Hello,
What does the community wisdom think about async functions that return the result of an input closure? Should the result type be constrained to Sendable, or not?
// No constraint
public func makeValue<T>(
_ value: @escaping @Sendable () -> T
) async -> T
// Sendable constraint
public func makeValue<T: Sendable>(
_ value: @escaping @Sendable () -> T
) async -> T
It is assumed that the function can be written without Sendable constraint, which means, AKAIK, that it does not introduce any suspension point before returning the result of its input closure.
At first sight, it looks like the better variant is the one without any constraint. The user will just make the type Sendable if needed by their code:
func run() async {
let value = await makeValue { ... }
print(value) // Sendable not needed, lucky you!

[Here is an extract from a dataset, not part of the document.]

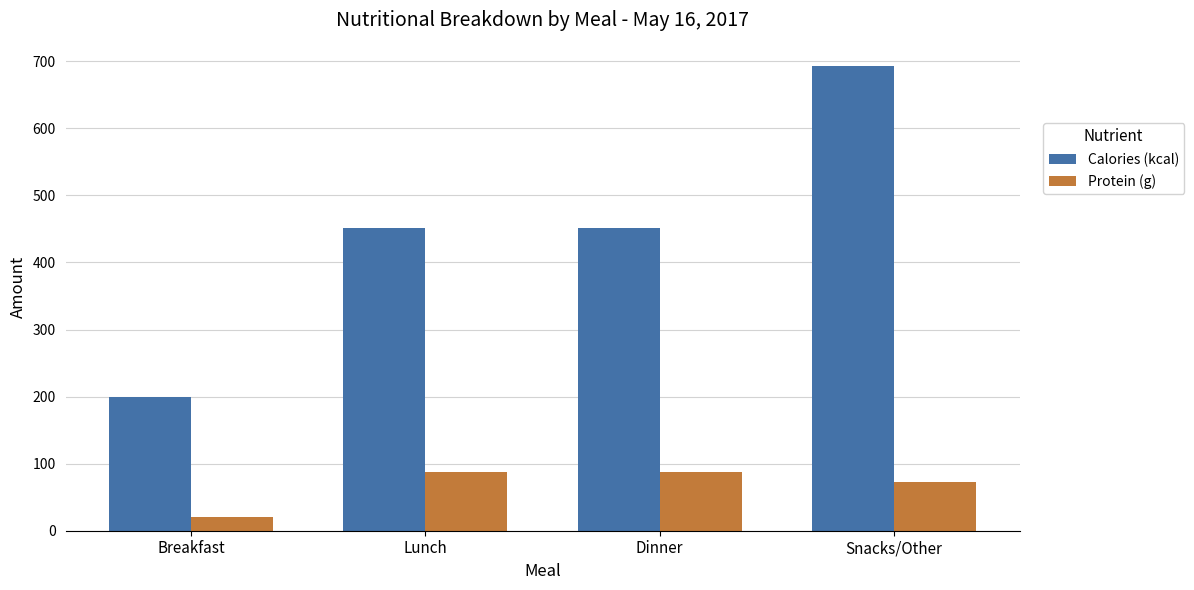

What is the difference between the Protein (g) values at Snacks/Other and Dinner?

14.0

await actor.use(value) // Sendable needed, deal with it.
}
(I hope I'm correct).
Also, I'm still confused by continuations. When the value is "returned" via an UnsafeContinuation.resume
, no suspension point is introduced, and the compiler does not warn if T
is not sendable. Can I indeed assume that the value won't cross isolation domains before it ends in the hands of the caller? (if I interpret correctly @John_McCall in [Pitch] Synchronous Mutual Exclusion Lock - #55 by John_McCall)
Finally, there are a lot of pitches and advances about isolation parameters and regions, which aim to ease the use of non-Sendable types.
In the end, I'm on the side of NOT constraining the input type. Are there other considerations that I should think about?